- Apple and Epic Games have listed their CEOs as potential witnesses for the case.
- Epic Games dragged Apple to the court over the Fortnite App Store issue.
- Apple had removed Fortnite last year for not complying with App Store policy.
The Fortnite controversy that landed both Epic Games and Apple in a pickle is finally going to turn into a high-profile courtroom drama. In separate legal filings last week, Apple and Epic Games listed their chief executive officers as potential witnesses in the antitrust lawsuit that Epic Games dragged Apple into for booting Fortnite from the iOS App Store over "non-compliance" with policies. Over the period of seven months, there have been several developments in the case but the final showdown -- believed to be the fight decider -- will involve the CEOs Tim Cook and Tim Sweeney.
Apart from the CEOs of both Apple and Epic Games, there are going to be other top-level officials from both companies available for the court case. Among them will be the senior vice president at Apple, Craig Federighi and App Store head Phil Schiller -- who was looking after marketing at Apple previously. From Epic Games, there will be vice president Mark Rein in addition to the CEO. And interestingly, this high-profile lawsuit would also involve Facebook's vice president of gaming, Microsoft's vice president of Xbox business development, and a good deal of other officials.
In the statement, Apple said, "Our senior executives look forward to sharing with the court the very positive impact the App Store has had on innovation, economies across the world and the customer experience over the last 12 years. We feel confident the case will prove that Epic purposefully breached its agreement solely to increase its revenues, which is what resulted in their removal from the App Store." But Epic Games, on the other hand, is preparing to get Apple's version overruled in the court. "The chorus of developers speaking out against Apple and their anticompetitive practices has become louder," Epic Games said in a statement.
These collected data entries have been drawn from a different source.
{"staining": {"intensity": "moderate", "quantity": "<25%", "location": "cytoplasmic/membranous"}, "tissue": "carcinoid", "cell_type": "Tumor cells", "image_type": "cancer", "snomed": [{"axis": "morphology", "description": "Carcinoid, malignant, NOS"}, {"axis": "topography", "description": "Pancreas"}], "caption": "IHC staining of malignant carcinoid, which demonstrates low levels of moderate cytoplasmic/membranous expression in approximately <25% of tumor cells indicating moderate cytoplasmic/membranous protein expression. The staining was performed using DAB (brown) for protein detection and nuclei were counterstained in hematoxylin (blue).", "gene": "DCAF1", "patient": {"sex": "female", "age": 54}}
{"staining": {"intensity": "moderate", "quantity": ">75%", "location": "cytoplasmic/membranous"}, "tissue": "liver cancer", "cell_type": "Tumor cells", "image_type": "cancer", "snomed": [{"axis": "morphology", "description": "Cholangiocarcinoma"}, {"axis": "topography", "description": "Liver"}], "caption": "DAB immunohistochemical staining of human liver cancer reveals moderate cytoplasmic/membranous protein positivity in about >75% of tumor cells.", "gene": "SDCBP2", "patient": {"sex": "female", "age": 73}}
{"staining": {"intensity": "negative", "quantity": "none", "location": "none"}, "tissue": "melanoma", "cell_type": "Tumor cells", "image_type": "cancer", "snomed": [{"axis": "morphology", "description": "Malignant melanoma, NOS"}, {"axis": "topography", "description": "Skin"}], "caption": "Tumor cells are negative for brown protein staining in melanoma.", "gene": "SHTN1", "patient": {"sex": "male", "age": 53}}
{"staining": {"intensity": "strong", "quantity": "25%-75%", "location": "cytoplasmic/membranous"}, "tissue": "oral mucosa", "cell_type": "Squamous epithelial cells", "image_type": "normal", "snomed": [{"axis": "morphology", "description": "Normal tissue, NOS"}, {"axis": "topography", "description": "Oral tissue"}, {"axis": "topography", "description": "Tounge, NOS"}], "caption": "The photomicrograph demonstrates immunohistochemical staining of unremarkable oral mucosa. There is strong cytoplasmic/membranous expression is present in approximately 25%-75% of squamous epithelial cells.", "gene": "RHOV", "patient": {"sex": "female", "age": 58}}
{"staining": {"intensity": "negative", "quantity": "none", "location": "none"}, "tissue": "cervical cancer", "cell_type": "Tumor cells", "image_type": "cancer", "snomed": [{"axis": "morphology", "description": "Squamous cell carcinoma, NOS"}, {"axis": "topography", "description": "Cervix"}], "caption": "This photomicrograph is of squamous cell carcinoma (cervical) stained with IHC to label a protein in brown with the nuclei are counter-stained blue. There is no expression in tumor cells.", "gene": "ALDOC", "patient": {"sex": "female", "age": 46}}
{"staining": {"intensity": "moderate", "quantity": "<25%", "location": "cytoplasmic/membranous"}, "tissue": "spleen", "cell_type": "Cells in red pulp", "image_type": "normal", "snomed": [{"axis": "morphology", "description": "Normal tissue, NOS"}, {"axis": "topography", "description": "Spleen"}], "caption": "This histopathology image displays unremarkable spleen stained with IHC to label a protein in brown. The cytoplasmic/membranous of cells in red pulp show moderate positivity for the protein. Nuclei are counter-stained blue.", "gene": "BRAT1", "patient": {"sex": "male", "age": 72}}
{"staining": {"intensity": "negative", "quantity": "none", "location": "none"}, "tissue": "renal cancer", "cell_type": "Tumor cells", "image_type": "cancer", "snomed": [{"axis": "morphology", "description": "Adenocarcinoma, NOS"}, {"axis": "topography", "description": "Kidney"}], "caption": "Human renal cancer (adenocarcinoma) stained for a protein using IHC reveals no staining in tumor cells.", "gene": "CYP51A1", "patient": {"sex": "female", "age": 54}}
The entire feud between Apple and Epic Games stems from the stringent App Store policy that several other big developers have previously contested besides the Fortnite maker. Spotify was among the big names that showed support to Epic Games, voicing against Apple for the 30 per cent fee commission it charges app developers. Time and again, developers have tried to circumvent this policy but have not been successful as expected. Much like how Spotify discontinued its subscription service on its iOS app -- requiring customers to buy subscriptions either from the web version or from an Android phone, Epic Games launched an in-app payment system for Fortnite -- and this very thing did not go well with Apple. After some warnings, Apple kicked Fortnite out of the App Store about seven months back.
The trial is expected to begin on May 3 and would continue for weeks. In addition to in the US, Epic Games has filed an antitrust complaint with the European Union against Apple over the App Store policy.